If you get to the end of this article and would like to take the next step, the contact information you need is in the PADOVA Participant Information Sheet.
This study is recruiting about 575 people, which sounds like – and is – a lot. It is a multi-country study arranged in many locations. It requires a lot of skilled resource in a study centre. Herein lies the rub. Many people in total nevertheless means few places available “in a study centre near you”.
You will not be pressured to volunteer for a place on the study run by the Lind Centre at Derriford Hospital. But after a time you will no longer have the opportunity. As one might say “these local places, when they’re gone, they’re gone”.
This is an edited text-only version of the presentation that Roche Prothena, the sponsors of the study, have prepared. It is intended to be given by the Principal Investigator for a Study Centre to a PwP (Person With Parkinson’s) and their care partner.
This presentation may be the first conversation with a PwP who has been invited in to a Study Centre, or has contacted the Centre to express interest. The aim of the presentation is to help the PwP participant to be clear about whether this study is “right for them”, and to gain their signature to the Informed Consent Form (ICF, see below).
Participation is stressed to be entirely voluntary and that they can leave at anytime.
The local Study Centre is the Lind Research Centre at Derriford Hospital.
What is PADOVA?
The PADOVA Study intends to find out whether a new investigational medication called Prasinezumab can slow disease progression for people in the early stage of Parkinson’s. To qualify for assessment, the participant must:
- Be aged between 50 and 85
- Have been diagnosed with Parkinson’s disease for between six months and three years
- Have been receiving either MAO-B inhibitors (e.g. rasagiline) or levodopa/carbidopa (e.g. Madopar, Sinemet) for at least six months.
Current treatments for Parkinson’s focus on treating the symptoms rather than the cause. Prasinezumab is designed to work differently, it targets a toxic protein that is thought to be responsible for the nerve cell damage associated with the condition. The study is investigating whether Prasinezumab is a safe and effective way to slow down this nerve cell damage.
What is involved?
Every clinical research study follows a plan known as a protocol. This study protocol has three stages:
- A screening period of 4 to 12 weeks
- A treatment period between 12 and approximately 18 months
- A follow up period of approximately 10 weeks
Before the screening period we will carry out some tests and give you a smart watch and smartphone so that you can carry out some further tests from home. (Spoiler alert: it cannot be used as a phone!)

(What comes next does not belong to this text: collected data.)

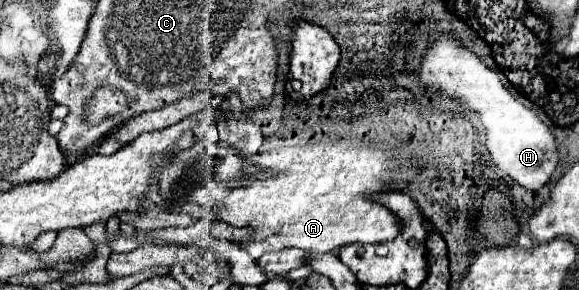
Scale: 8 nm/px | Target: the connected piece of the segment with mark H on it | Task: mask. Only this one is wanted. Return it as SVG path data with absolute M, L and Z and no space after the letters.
M445 35L433 39L433 45L425 53L419 67L419 75L425 85L439 89L445 95L459 97L473 111L479 113L487 129L487 149L493 161L507 175L511 175L519 185L529 191L539 191L547 185L559 161L555 135L531 109L515 101L515 97L501 85L499 73L487 69L479 57L475 57L459 41Z

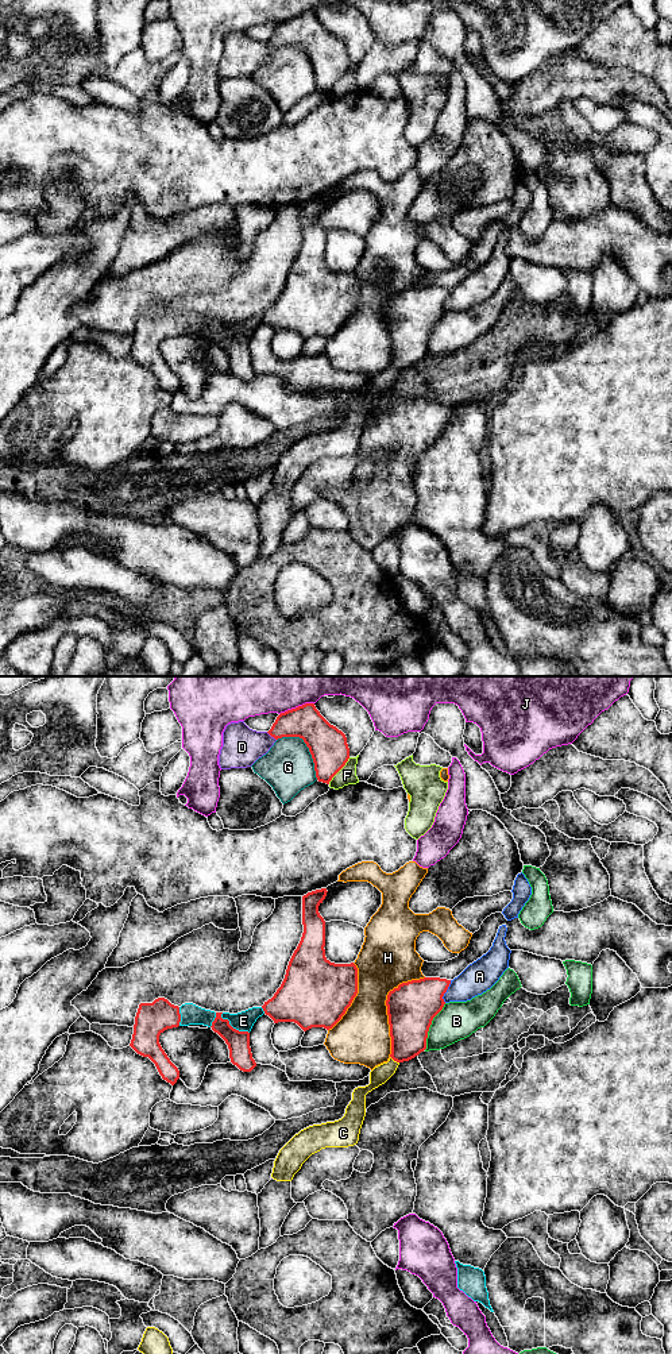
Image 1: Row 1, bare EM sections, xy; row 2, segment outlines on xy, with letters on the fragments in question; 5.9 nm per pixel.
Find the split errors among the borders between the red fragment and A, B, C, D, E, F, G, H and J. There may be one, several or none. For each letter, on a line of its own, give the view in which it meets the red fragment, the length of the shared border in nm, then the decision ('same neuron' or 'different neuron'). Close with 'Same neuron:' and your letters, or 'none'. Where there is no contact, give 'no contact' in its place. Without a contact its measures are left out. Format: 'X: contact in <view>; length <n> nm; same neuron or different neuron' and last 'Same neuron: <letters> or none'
A: contact in xy; length 140 nm; different neuron
B: contact in xy; length 300 nm; different neuron
C: contact in xy; length 70 nm; same neuron
D: contact in xy; length 80 nm; different neuron
E: contact in xy; length 200 nm; different neuron
F: contact in xy; length 200 nm; different neuron
G: contact in xy; length 340 nm; different neuron
H: contact in xy; length 500 nm; different neuron
J: contact in xy; length 220 nm; different neuron
Same neuron: C

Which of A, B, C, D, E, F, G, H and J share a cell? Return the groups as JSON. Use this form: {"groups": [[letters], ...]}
{"groups": [["A"], ["B"], ["C"], ["D"], ["E"], ["F"], ["G"], ["H"], ["J"]]}

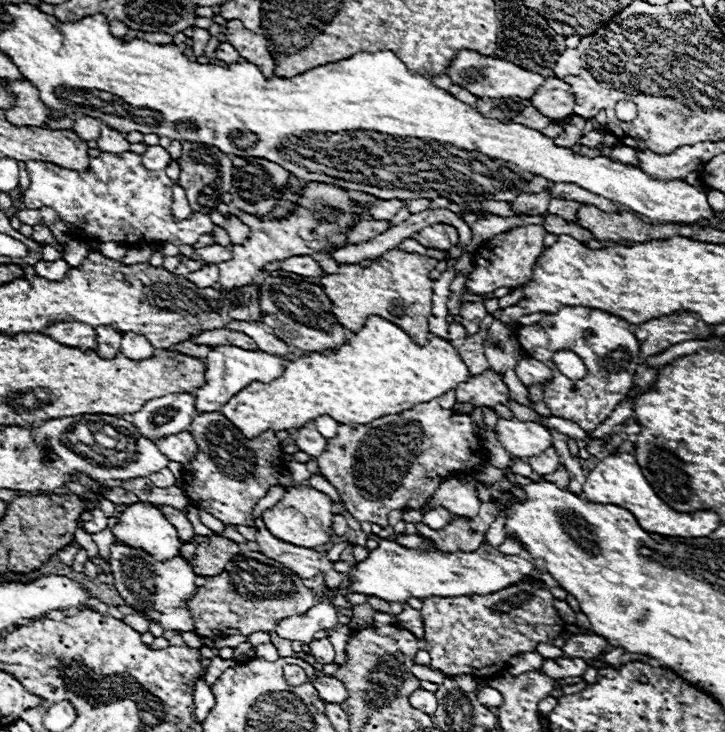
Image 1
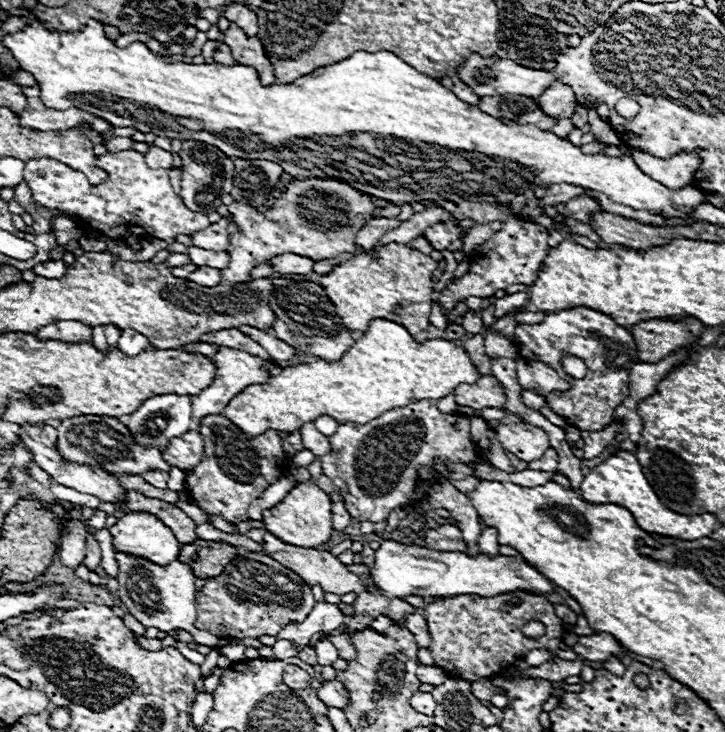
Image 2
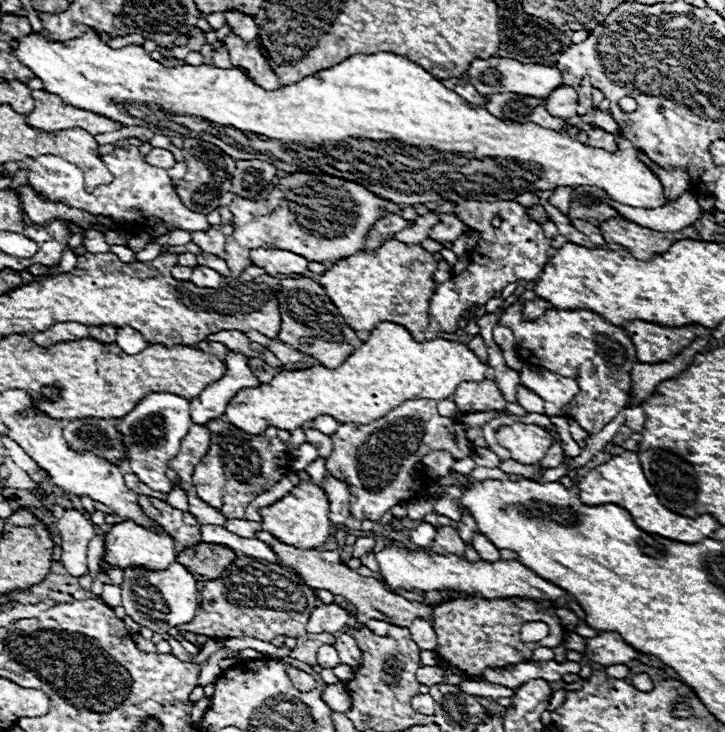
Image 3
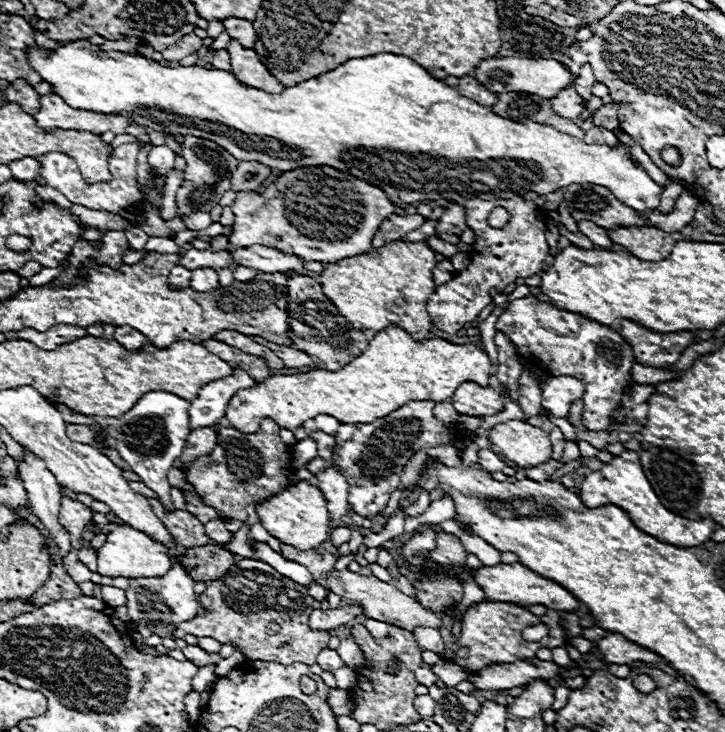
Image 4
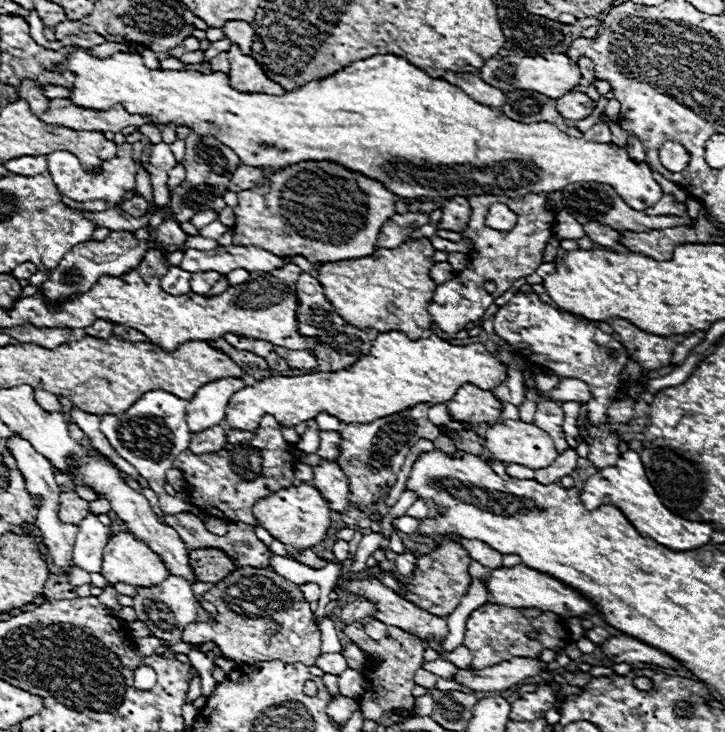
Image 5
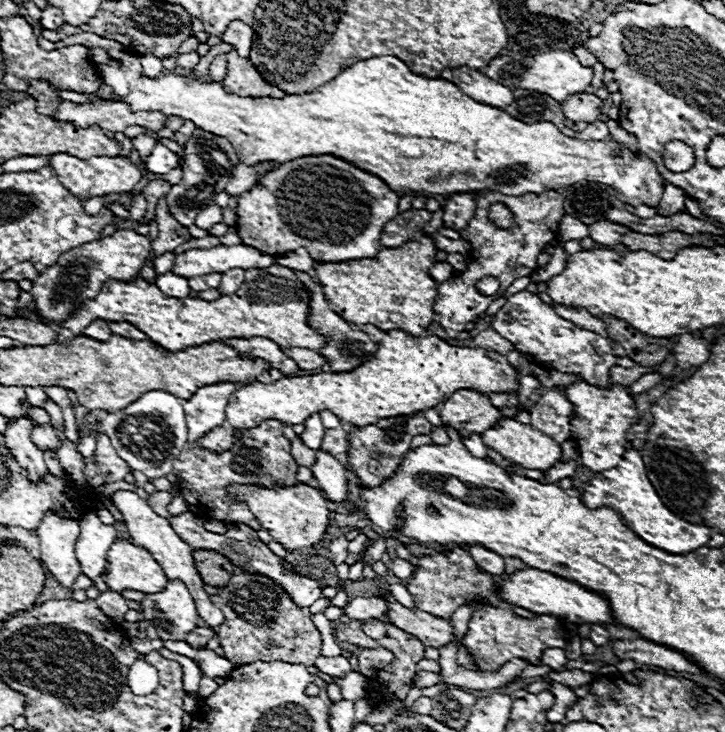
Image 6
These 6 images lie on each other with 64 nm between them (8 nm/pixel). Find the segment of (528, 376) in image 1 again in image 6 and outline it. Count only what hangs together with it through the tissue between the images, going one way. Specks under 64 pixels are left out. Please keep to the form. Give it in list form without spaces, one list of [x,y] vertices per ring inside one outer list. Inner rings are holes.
[[[586,382],[570,384],[566,388],[566,396],[568,400],[576,400],[574,402],[576,430],[572,430],[572,438],[578,444],[582,464],[592,472],[604,472],[608,468],[616,468],[616,464],[624,458],[624,452],[626,452],[624,444],[626,444],[628,428],[640,422],[636,402],[632,400],[632,396],[620,384],[614,384],[604,390],[598,386],[590,386]],[[592,400],[602,400],[602,422],[598,416],[598,402],[592,402]]]

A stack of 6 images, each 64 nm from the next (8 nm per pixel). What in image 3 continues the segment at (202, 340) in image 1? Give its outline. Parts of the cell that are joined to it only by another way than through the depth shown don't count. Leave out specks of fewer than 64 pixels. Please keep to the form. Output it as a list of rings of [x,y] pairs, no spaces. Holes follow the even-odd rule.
[[[220,330],[220,332],[212,334],[212,336],[208,336],[206,340],[220,342],[220,344],[228,346],[234,352],[242,352],[242,354],[252,356],[252,358],[262,358],[272,368],[280,368],[282,366],[282,362],[268,348],[264,348],[264,346],[260,346],[256,342],[250,342],[248,336],[244,332],[240,332],[240,330]]]

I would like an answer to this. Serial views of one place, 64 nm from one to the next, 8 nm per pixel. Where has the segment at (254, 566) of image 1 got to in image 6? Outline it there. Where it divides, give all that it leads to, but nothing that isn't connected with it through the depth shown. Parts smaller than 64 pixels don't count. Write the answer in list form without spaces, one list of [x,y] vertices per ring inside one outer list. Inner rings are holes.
[[[238,572],[232,576],[230,584],[220,588],[218,596],[212,596],[214,604],[224,612],[226,622],[216,628],[196,628],[186,636],[186,642],[196,648],[204,646],[208,638],[218,636],[220,646],[226,652],[226,658],[238,666],[250,664],[256,660],[262,662],[288,662],[288,664],[304,664],[314,666],[316,658],[322,650],[322,636],[316,630],[310,610],[296,608],[290,596],[266,576]]]

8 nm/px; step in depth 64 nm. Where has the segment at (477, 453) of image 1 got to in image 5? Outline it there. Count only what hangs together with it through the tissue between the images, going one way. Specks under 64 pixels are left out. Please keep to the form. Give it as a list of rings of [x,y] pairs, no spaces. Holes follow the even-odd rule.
[[[418,404],[416,408],[380,418],[370,424],[348,424],[340,432],[342,452],[336,462],[340,464],[340,468],[344,468],[344,474],[350,478],[350,492],[360,510],[368,510],[370,504],[378,504],[388,496],[390,488],[396,484],[396,474],[400,472],[404,458],[410,454],[408,444],[414,444],[418,438],[434,442],[440,428],[428,420],[428,408],[430,404]]]

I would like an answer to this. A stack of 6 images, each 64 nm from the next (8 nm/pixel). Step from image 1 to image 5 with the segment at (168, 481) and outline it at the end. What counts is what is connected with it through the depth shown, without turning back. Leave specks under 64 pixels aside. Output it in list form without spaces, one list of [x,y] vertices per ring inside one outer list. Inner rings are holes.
[[[150,390],[140,400],[136,400],[126,412],[116,414],[112,418],[108,418],[108,414],[102,416],[100,432],[108,438],[118,456],[130,462],[140,472],[140,476],[146,478],[150,488],[160,496],[160,508],[164,514],[188,510],[188,502],[184,498],[168,496],[164,492],[166,470],[170,470],[176,456],[188,448],[192,436],[186,424],[186,400],[164,390]]]

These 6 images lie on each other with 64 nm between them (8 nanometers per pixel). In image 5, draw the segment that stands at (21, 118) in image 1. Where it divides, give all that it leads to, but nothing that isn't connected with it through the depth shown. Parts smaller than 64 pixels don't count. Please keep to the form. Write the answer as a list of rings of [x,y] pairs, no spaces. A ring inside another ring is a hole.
[[[54,98],[50,100],[48,112],[40,116],[46,124],[68,126],[72,130],[98,130],[98,132],[122,132],[126,126],[142,126],[154,124],[148,116],[128,114],[120,104],[110,110],[92,110],[92,108],[78,108],[70,100]]]

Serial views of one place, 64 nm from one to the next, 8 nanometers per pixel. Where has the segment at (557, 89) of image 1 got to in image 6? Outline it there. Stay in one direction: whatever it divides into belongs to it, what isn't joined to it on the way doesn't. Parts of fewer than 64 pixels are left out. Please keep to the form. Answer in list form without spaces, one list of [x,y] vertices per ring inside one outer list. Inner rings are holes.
[[[582,92],[582,94],[576,94],[576,96],[568,98],[568,100],[564,100],[562,108],[564,108],[564,114],[568,116],[568,120],[592,124],[602,114],[604,102],[594,94],[584,94]]]

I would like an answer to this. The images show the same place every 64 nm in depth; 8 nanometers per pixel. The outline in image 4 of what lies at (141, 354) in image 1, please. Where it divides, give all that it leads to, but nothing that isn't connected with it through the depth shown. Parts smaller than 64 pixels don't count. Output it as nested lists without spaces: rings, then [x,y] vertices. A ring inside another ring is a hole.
[[[116,326],[114,338],[116,338],[120,344],[124,344],[128,350],[138,350],[138,348],[142,348],[144,344],[148,344],[146,336],[142,336],[140,332],[136,332],[136,330],[130,328],[130,326]]]

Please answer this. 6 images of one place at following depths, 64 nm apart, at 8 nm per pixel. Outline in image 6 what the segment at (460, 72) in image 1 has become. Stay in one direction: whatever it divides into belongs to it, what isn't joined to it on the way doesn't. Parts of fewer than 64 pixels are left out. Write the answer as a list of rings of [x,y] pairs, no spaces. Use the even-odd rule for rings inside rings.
[[[548,50],[538,56],[500,56],[492,60],[486,68],[482,68],[488,78],[508,84],[510,88],[524,88],[524,90],[536,90],[552,96],[554,100],[564,102],[568,96],[574,96],[576,92],[586,92],[594,78],[594,70],[580,64],[576,54],[572,50]]]

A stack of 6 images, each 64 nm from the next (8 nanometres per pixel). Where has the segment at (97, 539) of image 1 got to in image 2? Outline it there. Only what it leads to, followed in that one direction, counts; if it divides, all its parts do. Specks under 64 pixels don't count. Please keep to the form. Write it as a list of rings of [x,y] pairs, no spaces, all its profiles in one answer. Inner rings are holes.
[[[102,530],[102,536],[100,540],[96,540],[101,548],[102,560],[101,566],[102,570],[110,576],[110,578],[118,578],[118,564],[116,564],[116,558],[114,558],[114,550],[112,550],[112,538],[110,538],[109,530]],[[108,538],[108,542],[106,542]]]

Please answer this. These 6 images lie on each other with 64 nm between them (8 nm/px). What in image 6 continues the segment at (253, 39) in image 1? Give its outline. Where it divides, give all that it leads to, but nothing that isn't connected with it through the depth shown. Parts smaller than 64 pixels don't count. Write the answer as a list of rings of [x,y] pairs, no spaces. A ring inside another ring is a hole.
[[[236,50],[226,54],[226,62],[228,66],[222,84],[228,92],[234,92],[238,96],[250,96],[250,98],[260,98],[260,96],[284,98],[284,92],[268,86],[262,80],[262,76],[256,72],[256,68],[250,64],[250,60],[240,60]]]

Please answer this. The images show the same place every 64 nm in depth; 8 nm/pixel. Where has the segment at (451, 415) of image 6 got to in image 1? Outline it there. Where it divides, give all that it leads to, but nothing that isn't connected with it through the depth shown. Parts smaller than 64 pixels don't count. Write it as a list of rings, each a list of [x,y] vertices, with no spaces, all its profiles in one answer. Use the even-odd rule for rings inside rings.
[[[494,370],[476,374],[472,376],[472,380],[456,386],[456,400],[468,402],[476,408],[484,408],[484,406],[494,408],[496,404],[506,404],[508,396],[510,396],[508,386]]]

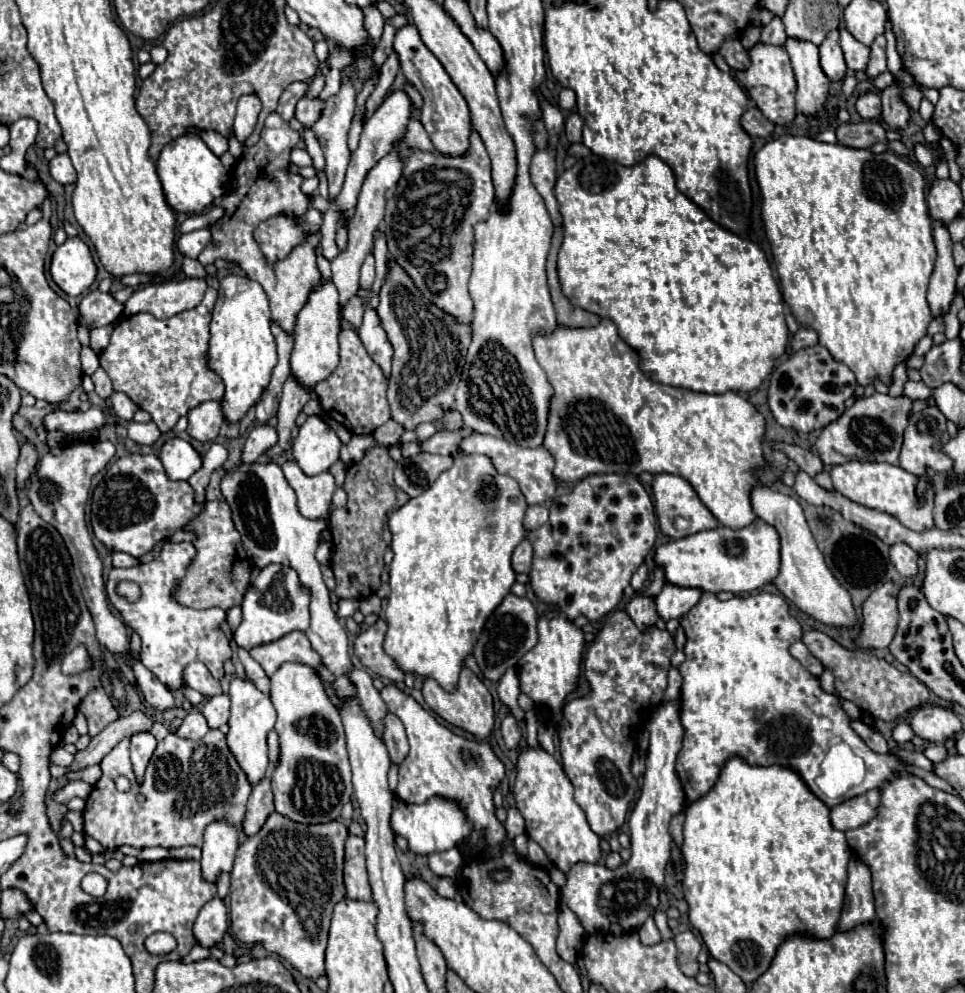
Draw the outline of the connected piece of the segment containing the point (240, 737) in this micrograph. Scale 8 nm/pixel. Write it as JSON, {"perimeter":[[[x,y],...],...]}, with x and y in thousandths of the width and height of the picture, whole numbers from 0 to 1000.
{"perimeter":[[[242,682],[238,686],[238,704],[240,704],[240,716],[238,716],[238,736],[234,740],[236,752],[247,764],[249,772],[257,780],[257,787],[263,791],[267,789],[276,776],[278,776],[278,754],[276,754],[276,740],[284,732],[286,726],[286,716],[282,712],[280,700],[272,698],[265,694],[265,690],[259,684],[249,684]]]}

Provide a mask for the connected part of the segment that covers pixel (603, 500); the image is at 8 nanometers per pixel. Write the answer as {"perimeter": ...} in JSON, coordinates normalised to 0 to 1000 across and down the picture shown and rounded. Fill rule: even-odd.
{"perimeter":[[[642,476],[605,480],[593,496],[576,501],[570,509],[570,523],[560,533],[547,537],[547,545],[551,545],[553,551],[549,575],[551,593],[566,609],[576,607],[582,611],[589,623],[607,619],[611,625],[620,625],[640,611],[647,591],[653,589],[655,577],[665,569],[672,555],[678,551],[680,541],[680,517],[676,502],[659,480]]]}

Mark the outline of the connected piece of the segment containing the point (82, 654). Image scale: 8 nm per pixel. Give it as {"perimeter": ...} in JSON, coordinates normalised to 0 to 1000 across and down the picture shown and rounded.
{"perimeter":[[[79,652],[75,658],[70,658],[64,666],[64,676],[68,680],[77,680],[77,678],[85,678],[87,674],[91,674],[93,670],[93,662],[89,658],[89,652]]]}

For the treatment period you will be randomly assigned to receive either Prasinezumab or a placebo, and you will take your regular Parkinson’s medication. The placebo is a dummy medication that is given in the same way as Prasinezumab but it contains no active medicine.
The protocol is “double blind” which means that neither you nor the study investigator will know which study medication you are on.
Both Prasinezumab and the placebo will be administered by intravenous infusion (often called an IV ‘drip’). You will visit the Lind Centre every four weeks to receive an infusion. The first three doses will be given over 2 hours. If these are tolerated well the infusion time may be reduced to 1 hour for the remaining doses.
So that can we also closely monitor your general health and see how you are responding to your assigned study medication, during your visits we will conduct several health assessments. These will vary from visit to visit, and could include neurological examinations, blood tests, urine tests, physical examination, brain scans and ECGs. Each of these visits will last between four and six hours. You will be expected to visit the study centre approximately every four weeks at least 22 times in total.
During the study we will ask you to use the smartphone app to help us manage your condition. Full training will be provided. We will also carry out certain assessments over the telephone.
What should I be thinking about?
The potential benefits:
- Your health may improve
- You will be contributing to our knowledge of Parkinson’s disease
- You may help us treat other people with the condition in the future
- Frequent health monitoring.
The potential risks:
- Your health may not improve and could get worse
- Some of the health assessments may be uncomfortable
- Prasinezumab could cause side effects or affect your health in ways we do not yet know about.
If you are considering joining the study feel free to share and discuss this information with your family, friends and doctor. Please read the Informed Consent Form carefully.
And remember, participation is voluntary.